BACKGROUND AND PURPOSE: No economic data from population-based studies exist on acute or late hospital, community, and indirect costs of stroke associated with atrial fibrillation (AF-stroke). Such data are essential for policy development, service planning, and cost-effectiveness analysis of new therapeutic agents. METHODS: In a population-based prospective study of incident and recurrent stroke treated in hospital and community settings, we investigated direct (healthcare related) and indirect costs for a 2-year period. Survival, disability, poststroke residence, and healthcare use were determined at 90 days, 1 year, and 2 years. Acute hospital cost was determined using a case-mix approach, and other costs using a bottom-up approach (2007 prices). RESULTS: In 568 patients ascertained in 1 year (2006), the total estimated 2-year cost was $33.84 million. In the overall sample, AF-stroke accounted for 31% (177) of patients, but a higher proportion of costs (40.5% of total and 45% of nursing home costs). On a per-patient basis compared with non-AF-stroke, AF-stroke was associated with higher total (P<0.001) and acute hospital costs (P<0.001), and greater nursing home (P=0.001) and general practitioner (P<0.001) costs among 90-day survivors. After stratification by stroke severity in survivors, AF was associated with 2-fold increase in costs in patients with mild-moderate (National Institutes of Health Stroke Scale, 0-15) stroke (P<0.001) but not in severe stroke (National Institutes of Health Stroke Scale ≥16; P=0.7). CONCLUSIONS: In our population study, AF-stroke was associated with substantially higher total, acute hospital, nursing home, and general practitioner costs per patient. Targeted programs to identify AF and prevent AF-stroke may have significant economic benefits, in addition to health benefits.

Collected data entries:
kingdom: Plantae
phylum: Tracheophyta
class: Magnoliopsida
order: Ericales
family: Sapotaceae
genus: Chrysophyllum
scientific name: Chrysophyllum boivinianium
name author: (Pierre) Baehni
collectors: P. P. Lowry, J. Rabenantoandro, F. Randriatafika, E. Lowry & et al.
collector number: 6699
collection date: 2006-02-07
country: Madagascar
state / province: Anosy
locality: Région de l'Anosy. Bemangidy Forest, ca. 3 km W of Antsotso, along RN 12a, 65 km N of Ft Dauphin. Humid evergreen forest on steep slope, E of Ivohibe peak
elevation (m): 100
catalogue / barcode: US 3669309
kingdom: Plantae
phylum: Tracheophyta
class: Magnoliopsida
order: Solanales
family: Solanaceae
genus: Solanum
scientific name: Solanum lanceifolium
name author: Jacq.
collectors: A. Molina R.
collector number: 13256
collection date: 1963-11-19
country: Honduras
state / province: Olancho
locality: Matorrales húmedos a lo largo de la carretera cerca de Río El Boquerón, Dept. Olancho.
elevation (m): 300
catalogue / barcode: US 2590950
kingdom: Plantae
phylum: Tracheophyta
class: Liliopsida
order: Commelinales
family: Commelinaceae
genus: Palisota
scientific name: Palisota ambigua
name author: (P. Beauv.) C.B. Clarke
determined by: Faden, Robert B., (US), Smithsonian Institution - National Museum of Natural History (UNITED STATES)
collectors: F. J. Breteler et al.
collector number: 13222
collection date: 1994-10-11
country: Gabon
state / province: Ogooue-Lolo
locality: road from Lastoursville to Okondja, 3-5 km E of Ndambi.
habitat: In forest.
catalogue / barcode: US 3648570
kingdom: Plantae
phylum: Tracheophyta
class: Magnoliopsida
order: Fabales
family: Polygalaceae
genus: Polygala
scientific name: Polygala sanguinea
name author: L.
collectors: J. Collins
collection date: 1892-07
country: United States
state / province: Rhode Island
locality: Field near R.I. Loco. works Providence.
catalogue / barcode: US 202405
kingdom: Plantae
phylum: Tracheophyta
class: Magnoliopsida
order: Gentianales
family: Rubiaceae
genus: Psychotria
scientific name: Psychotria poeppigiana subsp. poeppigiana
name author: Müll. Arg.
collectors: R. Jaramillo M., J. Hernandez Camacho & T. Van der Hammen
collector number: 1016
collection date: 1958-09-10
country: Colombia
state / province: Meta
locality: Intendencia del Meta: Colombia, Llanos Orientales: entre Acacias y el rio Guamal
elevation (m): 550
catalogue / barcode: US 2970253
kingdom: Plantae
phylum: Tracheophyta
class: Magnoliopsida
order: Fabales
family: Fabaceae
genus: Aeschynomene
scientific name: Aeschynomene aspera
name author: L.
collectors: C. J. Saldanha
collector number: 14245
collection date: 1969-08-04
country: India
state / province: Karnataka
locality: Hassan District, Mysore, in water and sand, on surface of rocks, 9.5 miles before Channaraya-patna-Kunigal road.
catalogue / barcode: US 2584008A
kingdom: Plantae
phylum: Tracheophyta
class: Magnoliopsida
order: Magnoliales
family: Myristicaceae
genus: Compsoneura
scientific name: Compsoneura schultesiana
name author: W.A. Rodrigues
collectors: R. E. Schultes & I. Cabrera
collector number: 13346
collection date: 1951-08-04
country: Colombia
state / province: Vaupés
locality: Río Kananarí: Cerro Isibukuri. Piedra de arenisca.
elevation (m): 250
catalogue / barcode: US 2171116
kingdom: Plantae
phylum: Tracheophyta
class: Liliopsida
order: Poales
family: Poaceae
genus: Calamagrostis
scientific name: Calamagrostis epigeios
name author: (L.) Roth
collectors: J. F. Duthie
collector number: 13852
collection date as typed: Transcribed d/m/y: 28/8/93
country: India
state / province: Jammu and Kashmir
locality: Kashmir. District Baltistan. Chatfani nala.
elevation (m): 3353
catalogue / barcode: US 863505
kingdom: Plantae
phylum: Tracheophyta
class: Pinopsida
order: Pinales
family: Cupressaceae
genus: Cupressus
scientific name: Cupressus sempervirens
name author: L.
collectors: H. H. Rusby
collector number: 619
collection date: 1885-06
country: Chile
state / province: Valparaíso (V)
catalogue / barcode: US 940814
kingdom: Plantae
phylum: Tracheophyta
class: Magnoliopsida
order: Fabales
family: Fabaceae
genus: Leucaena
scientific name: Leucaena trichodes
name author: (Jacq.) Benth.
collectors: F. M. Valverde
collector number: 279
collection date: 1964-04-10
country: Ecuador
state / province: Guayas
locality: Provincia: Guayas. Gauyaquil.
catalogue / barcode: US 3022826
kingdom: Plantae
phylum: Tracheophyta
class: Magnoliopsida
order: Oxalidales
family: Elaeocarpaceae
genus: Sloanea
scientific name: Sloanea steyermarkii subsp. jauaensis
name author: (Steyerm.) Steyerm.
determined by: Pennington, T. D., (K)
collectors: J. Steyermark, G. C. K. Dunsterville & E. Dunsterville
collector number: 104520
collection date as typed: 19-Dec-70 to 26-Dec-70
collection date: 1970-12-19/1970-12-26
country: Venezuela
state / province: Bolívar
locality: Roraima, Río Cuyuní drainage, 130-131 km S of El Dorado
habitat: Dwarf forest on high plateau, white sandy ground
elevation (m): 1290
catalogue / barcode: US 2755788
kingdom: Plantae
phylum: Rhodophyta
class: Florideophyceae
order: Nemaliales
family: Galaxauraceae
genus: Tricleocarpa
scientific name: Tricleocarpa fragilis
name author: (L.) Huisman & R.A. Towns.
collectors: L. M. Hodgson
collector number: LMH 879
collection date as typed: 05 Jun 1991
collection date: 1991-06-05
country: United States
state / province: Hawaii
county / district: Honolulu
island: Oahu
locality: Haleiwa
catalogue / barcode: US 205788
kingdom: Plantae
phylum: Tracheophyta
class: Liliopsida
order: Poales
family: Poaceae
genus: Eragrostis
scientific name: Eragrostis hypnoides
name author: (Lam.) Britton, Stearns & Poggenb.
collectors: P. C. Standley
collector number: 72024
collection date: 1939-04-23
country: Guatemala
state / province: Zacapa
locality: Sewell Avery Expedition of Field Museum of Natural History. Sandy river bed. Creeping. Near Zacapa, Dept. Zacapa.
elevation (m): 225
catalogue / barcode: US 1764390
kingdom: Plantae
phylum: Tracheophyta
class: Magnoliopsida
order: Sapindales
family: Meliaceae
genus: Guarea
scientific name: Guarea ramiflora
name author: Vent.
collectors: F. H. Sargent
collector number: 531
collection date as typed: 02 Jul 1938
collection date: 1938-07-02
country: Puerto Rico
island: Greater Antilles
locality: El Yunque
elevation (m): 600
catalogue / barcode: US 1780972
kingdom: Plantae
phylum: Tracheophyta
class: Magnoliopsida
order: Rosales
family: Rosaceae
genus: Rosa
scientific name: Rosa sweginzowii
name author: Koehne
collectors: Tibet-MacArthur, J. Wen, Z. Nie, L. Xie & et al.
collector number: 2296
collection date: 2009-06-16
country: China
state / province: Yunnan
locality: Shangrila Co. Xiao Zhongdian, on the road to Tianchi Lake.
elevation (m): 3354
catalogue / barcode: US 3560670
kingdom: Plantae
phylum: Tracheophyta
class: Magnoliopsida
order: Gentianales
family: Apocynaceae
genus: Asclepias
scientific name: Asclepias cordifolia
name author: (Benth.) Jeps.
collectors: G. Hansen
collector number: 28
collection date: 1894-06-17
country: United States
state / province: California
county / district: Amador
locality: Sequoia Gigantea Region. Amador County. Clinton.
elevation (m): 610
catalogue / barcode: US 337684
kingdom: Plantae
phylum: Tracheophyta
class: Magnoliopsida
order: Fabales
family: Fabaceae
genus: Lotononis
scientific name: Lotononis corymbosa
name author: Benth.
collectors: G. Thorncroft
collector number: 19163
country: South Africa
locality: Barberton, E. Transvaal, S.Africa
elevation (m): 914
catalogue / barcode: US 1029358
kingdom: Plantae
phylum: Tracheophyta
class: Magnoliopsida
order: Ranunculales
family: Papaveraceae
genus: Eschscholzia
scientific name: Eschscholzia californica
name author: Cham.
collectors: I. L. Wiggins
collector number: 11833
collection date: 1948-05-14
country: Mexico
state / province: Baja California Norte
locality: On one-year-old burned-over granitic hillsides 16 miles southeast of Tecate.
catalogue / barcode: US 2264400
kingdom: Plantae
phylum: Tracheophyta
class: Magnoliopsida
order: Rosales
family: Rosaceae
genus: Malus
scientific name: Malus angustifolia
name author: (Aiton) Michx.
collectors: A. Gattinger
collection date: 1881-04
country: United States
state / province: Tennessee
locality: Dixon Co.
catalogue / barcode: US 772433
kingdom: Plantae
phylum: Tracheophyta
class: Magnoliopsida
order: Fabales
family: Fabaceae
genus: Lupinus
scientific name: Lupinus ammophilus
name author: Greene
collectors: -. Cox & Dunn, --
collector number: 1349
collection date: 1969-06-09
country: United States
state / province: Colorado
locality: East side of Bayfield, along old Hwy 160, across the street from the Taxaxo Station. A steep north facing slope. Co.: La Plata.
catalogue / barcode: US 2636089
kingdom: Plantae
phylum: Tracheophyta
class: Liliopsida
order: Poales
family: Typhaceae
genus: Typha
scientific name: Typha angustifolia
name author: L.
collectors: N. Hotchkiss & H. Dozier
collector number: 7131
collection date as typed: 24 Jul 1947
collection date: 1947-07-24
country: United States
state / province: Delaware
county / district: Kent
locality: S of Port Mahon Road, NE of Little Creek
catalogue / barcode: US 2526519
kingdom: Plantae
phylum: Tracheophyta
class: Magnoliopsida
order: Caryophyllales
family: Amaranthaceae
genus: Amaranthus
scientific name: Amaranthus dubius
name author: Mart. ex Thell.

Required work »
Answer these questions from the stroke cost abstract:
1. In what year's prices were the costs calculated?
2. How many patients were ascertained in 2006?
3. What share of nursing home costs did AF-stroke account for?
You won't need the lines to do the task.

Output for this exercise »
1. 2007
2. 568
3. 45%